BL-102 (from the ADR-0021 audit) flagged this as a change to a HARD safety precondition (SEC-5) and explicitly deferred it to an operator decision rather than changing it unilaterally. The operator has now chosen to add the capability.

Decision

  1. Add an additive, opt-in health_client_side_only boolean param (default False). When truthy, _health_ok appends --server=false to the health argv, so only the client-side checks run. The default is unchanged: the full server-side check.

  2. Never weaken the default and never skip the gate. The health precondition stays HARD and always runs for a real-run upgrade; the flag narrows its scope, it does not remove it. There is no value of the flag that bypasses the health check.

  3. Fail closed on a malformed flag. The value is coerced by _as_health_flag inside the health predicate's test, so a non-boolean is a HARD audited refusal (a throwing predicate is a HARD failure), never a silent relaxation of the gate.

  4. Keep it audited and operator-driven. The flag is a structured param on the run_action tool (health_client_side_only), so it is part of the request args written to the tamper-evident audit record and shown in the DRY_RUN preview the operator approves out-of-band. An autonomous caller cannot use it to dodge the gate: the gate still runs (client-side), and the upgrade still needs the minted T2/T3 approval.

Consequences

Positive: an operator can complete a legitimate upgrade on a post-bootstrap cluster whose server-side health checks spuriously fail, without disabling the safety gate. The capability is additive, opt-in, fail-closed, and audited; the default posture is unchanged.

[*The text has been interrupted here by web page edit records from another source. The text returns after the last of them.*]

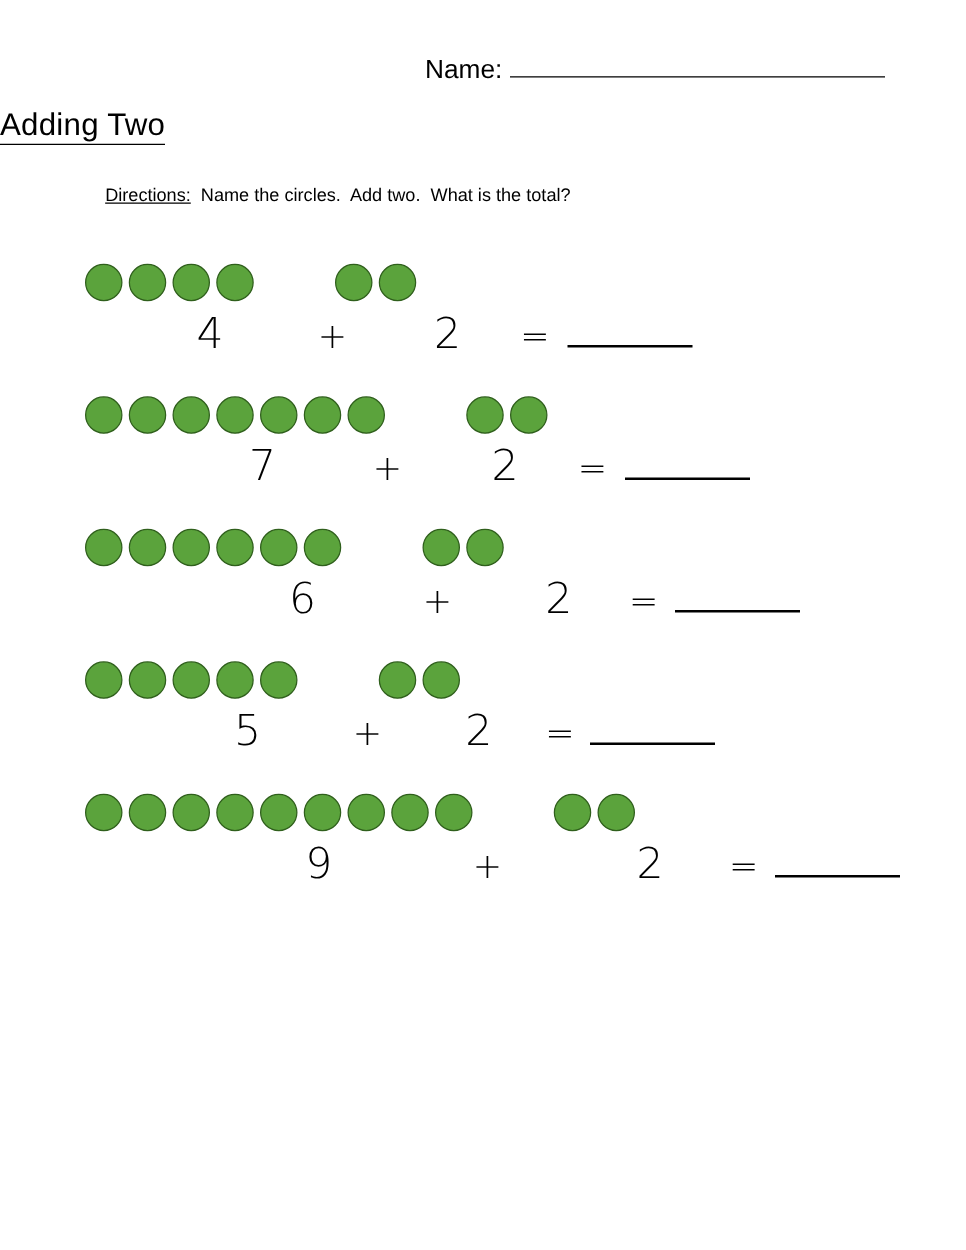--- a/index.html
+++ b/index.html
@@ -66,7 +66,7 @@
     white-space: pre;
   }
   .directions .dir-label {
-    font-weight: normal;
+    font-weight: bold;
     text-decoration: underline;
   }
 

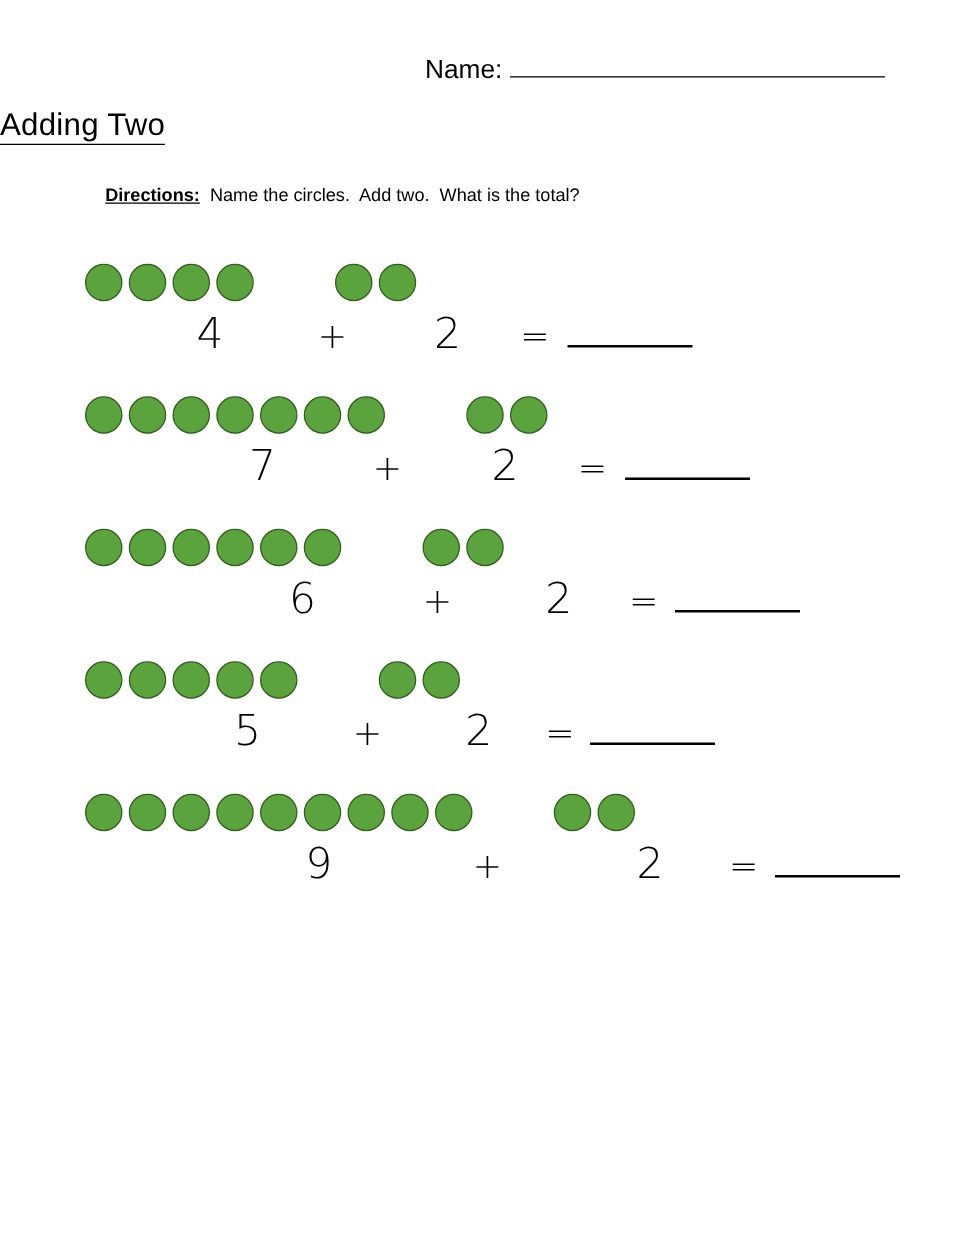--- a/index.html
+++ b/index.html
@@ -197,7 +197,7 @@
   </div>
 
   <div class="directions">
-    <span class="dir-label">Directions:</span><span class="dir-text">  Name the circles.  Add two.  What is the total?</span>
+    <span class="dir-label">Directions:</span><span class="dir-text">  Adding the circles.  Add two.  What is the total?</span>
   </div>
 
   <div class="problems">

Negative: a client-side-only check is less comprehensive than the server-side check, so when the operator opts in they accept a weaker (but non-empty) pre-upgrade assurance. This is a deliberate, audited operator choice, visible in the DRY_RUN and the audit trail, not a default.

Neutral: the flag maps directly to the talosctl --server flag, so its semantics track the tool. It is set as a single --server=false token (not a separated value), consistent with the adapter's structured-argv, no-free-form-options posture (BL-082).

Alternatives considered and rejected

  • Always pass --server=false. Rejected: it weakens the default health gate for every upgrade to avoid an occasional false negative, contrary to the never-weaken-a-default rule.
  • Make the health precondition SOFT (a warning) when server-side fails. Rejected: it silently downgrades a HARD safety control and an autonomous caller could proceed past an unhealthy cluster.
  • Leave BL-023 unchanged and require the operator to run the upgrade outside praxis when server-side health is spuriously red. Rejected: it pushes a privileged action off the audited path, losing the audit record and the approval gate.

Revisit triggers

  • talosctl changes the --server flag semantics or default, or splits client/server health into a different interface.
  • A SOFT-with-explicit-acknowledgement design is wanted (record the spurious server-side failure as a finding, then allow client-side-only) once a structured finding surface exists for pre-flight checks.